Microsoft unloaded part of its phone business, including Nokia, for $350M.

ByABC News
May 18, 2016, 11:30 AM
Microsoft logo is seen in Paris, April 12, 2016.
Microsoft logo is seen in Paris, April 12, 2016.
Michel Euler/AP Photo

— -- Nokia, the Finnish mobile phone company that had an early toehold on the mobile market before the advent of smartphones, could be poised for a comeback after Microsoft announced today it is selling a part of its phone business, which includes licensing of the Nokia brand, for $350 million.

Microsoft is selling its "entry-level feature phone assets," including brands, software and services, customer contracts and supply agreements to FIH Mobile, a subsidiary of Chinese manufacturer Foxconn, and HMD Global, a company based in Finland, according to an announcement on the company's website.

"Feature phones" are basic phones that focus on text and voice calling as opposed to smartphones that have expanded capabilities.
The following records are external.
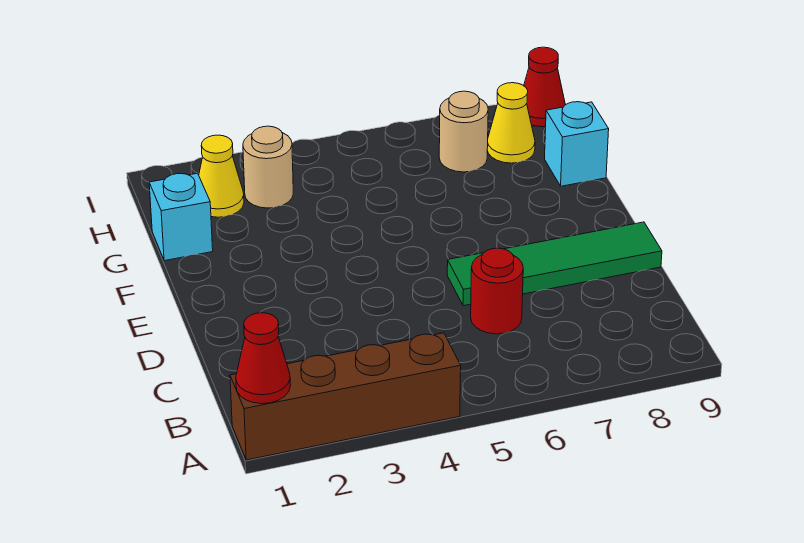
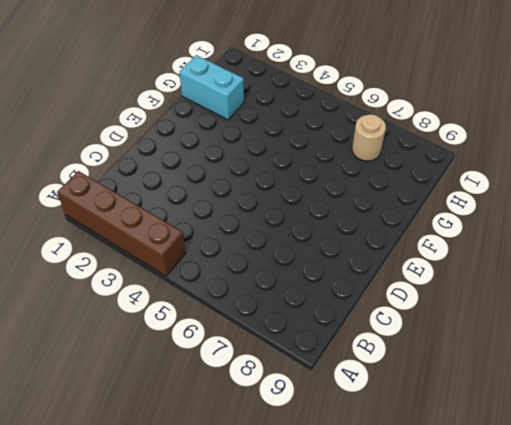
cyan 1x2 brick [179,55,244,120] -> cyan 1x1 brick [149,173,213,261]
none -> red 1x1 round brick [471,248,523,334]
none -> green 1x4 tile [447,222,662,306]

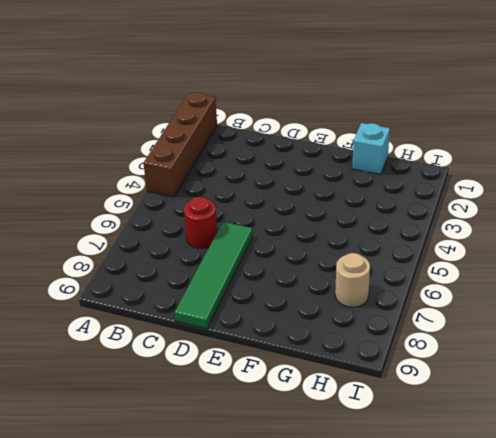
none -> cyan 1x1 brick [545,102,609,186]
none -> yellow 1x1 cone [199,135,244,217]

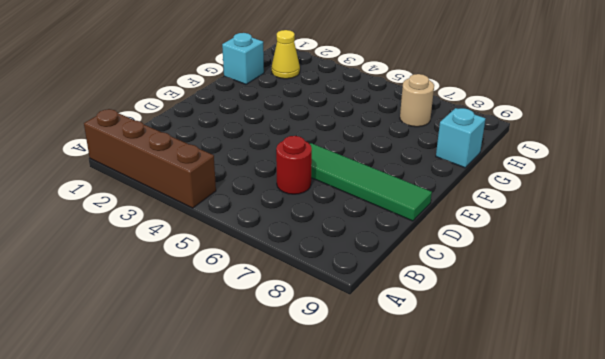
none -> tan 1x1 round brick [243,126,293,208]
none -> yellow 1x1 cone [487,83,535,163]

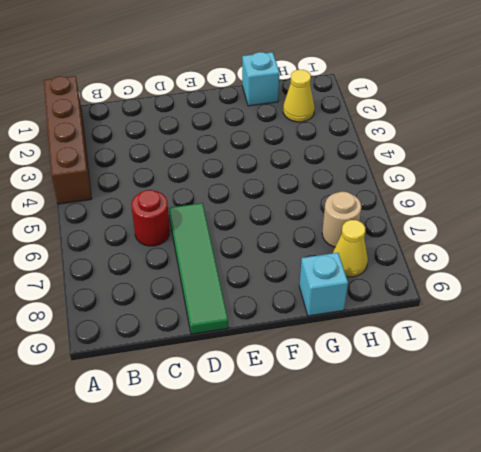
none -> tan 1x1 round brick [243,126,293,208]
none -> red 1x1 cone [524,47,565,127]

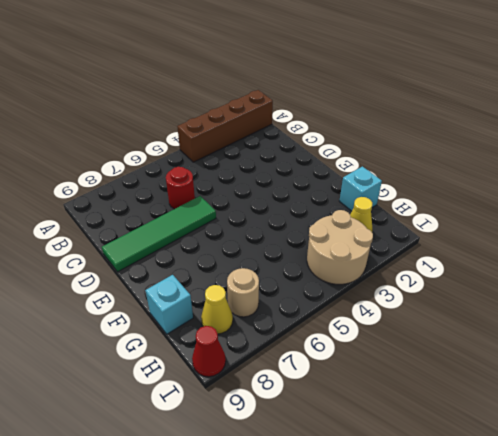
tan 2x2 round brick [307,210,373,284] -> tan 1x1 round brick [243,126,293,208]
none -> red 1x1 cone [236,313,291,404]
"We will be completely focused on creating a unified range of Nokia-branded mobile phones and tablets, which we know will resonate with consumers. Branding has become a critical differentiator in mobile phones, which is why our business model is centered on the unique asset of the Nokia brand and our extensive experience in sales and marketing," Arto Nummela, CEO-designate at HMD said in a statement today.The deal is expected to close in the second half of 2016 and will include the transfer of as many as 4,500 employees to both companies, the announcement said.
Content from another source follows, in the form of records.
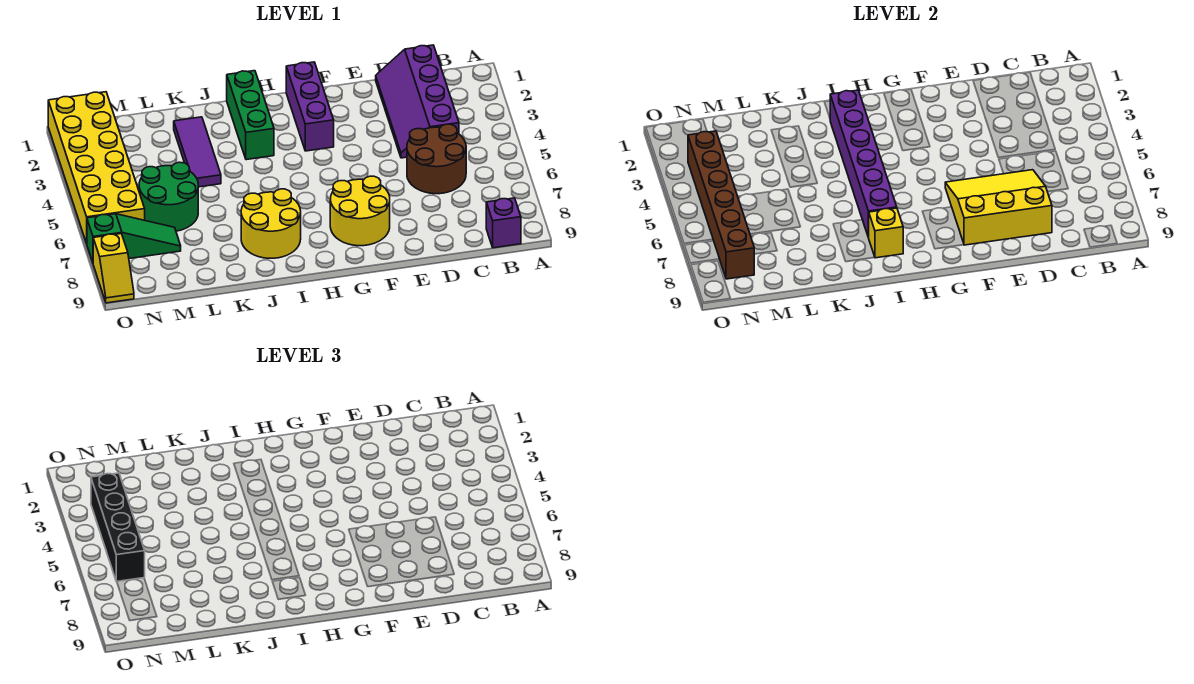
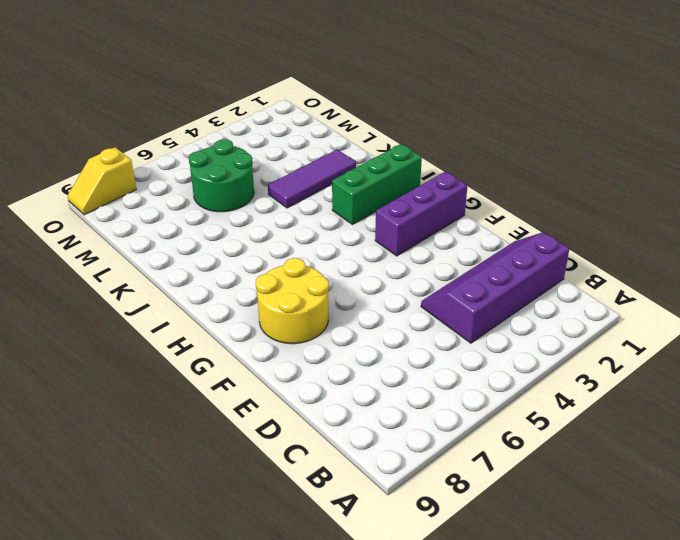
none -> purple 1x1 brick [486,198,521,248]
none -> brown 2x2 round brick [407,124,466,194]
none -> yellow 2x2 round brick [241,189,301,258]

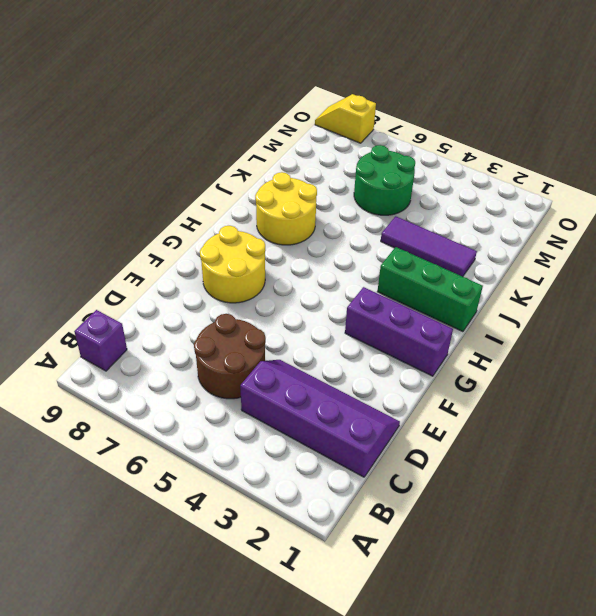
none -> green 1x3 slope [87,214,181,262]
none -> yellow 2x6 brick [48,92,145,244]
none -> yellow 3x3 slope [945,170,1052,245]

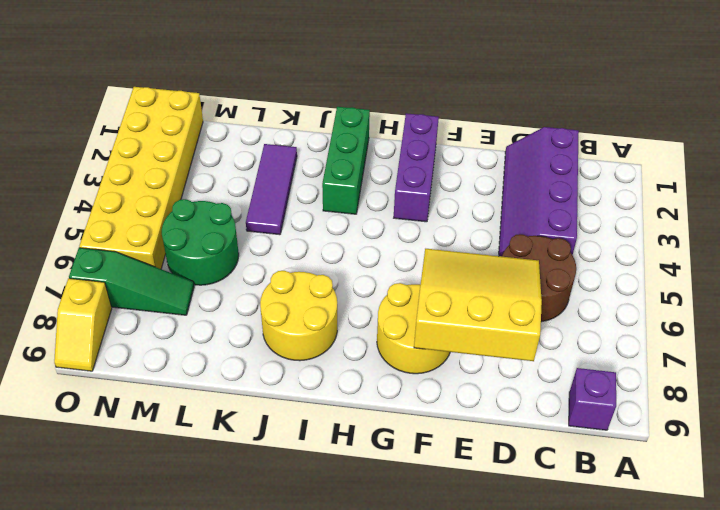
none -> purple 1x6 brick [830,90,897,238]
none -> yellow 1x1 brick [869,208,903,258]
none -> brown 1x6 brick [688,131,754,279]

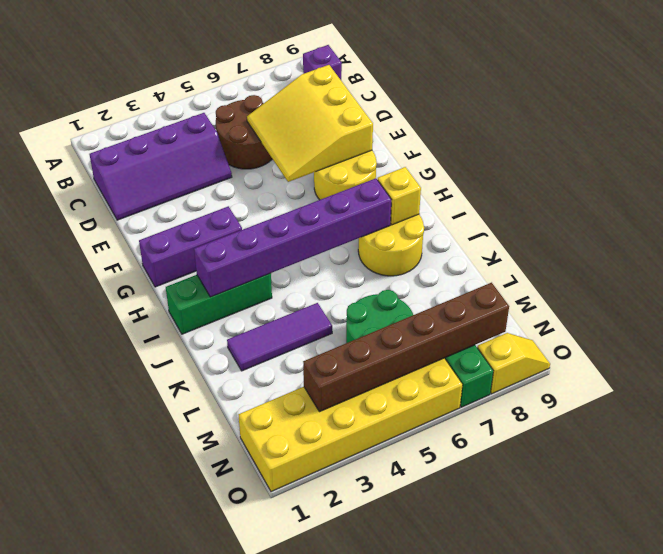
none -> black 1x4 brick [91,473,145,582]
Nummela, a former Nokia executive, said HMD will create a new smartphone and tablet line-up that will run on Android, "uniting one of the world's iconic mobile brands with the leading mobile operating system and app development community."
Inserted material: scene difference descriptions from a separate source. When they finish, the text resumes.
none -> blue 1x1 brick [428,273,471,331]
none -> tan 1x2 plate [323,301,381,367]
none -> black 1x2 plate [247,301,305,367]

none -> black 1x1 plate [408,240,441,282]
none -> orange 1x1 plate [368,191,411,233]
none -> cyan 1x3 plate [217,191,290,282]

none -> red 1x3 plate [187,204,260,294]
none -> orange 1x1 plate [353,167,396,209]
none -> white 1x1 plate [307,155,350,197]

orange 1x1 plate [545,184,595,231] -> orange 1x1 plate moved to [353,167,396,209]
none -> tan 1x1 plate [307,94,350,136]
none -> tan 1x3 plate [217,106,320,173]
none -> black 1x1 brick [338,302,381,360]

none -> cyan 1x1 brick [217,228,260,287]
Microsoft closed its more than $7 billion acquisition of Nokia in 2014 and has produced low-end handsets geared toward emerging markets. However, the deal never seemed to provide the much-needed fuel for Microsoft to catch market Apple and Google, who both lead the market with their iOS and Android devices.

"It appears Microsoft is washing the slate clean and starting over in smartphone devices with a focus on Surface devices and that includes phones. Microsoft obviously didn’t want the manufacturing capability and weren’t prepared to keep investing in it," Patrick Moorhead, an analyst at Moor Insights & Strategy, told ABC News.

With today's announcement, Microsoft also hinted at the future of its Lumia devices, noting that it would continue to support them. But the statement stopped short of mentioning whether Microsoft would build mobile devices.

"Microsoft will continue to develop Windows 10 Mobile and support Lumia phones such as the Lumia 650, Lumia 950 and Lumia 950 XL, and phones from OEM partners like Acer, Alcatel, HP, Trinity and VAIO," the announcement said.

Moorhead said he expects Microsoft will still continue to innovate when it comes to mobile.

"I see them bringing more applications and services to iOS and Android," he said. "On the device side, I expect for a very high-end Surface phone to emerge in 2017 based on a strategy that their convertible products, Surface Pro and Surface Book, have taken."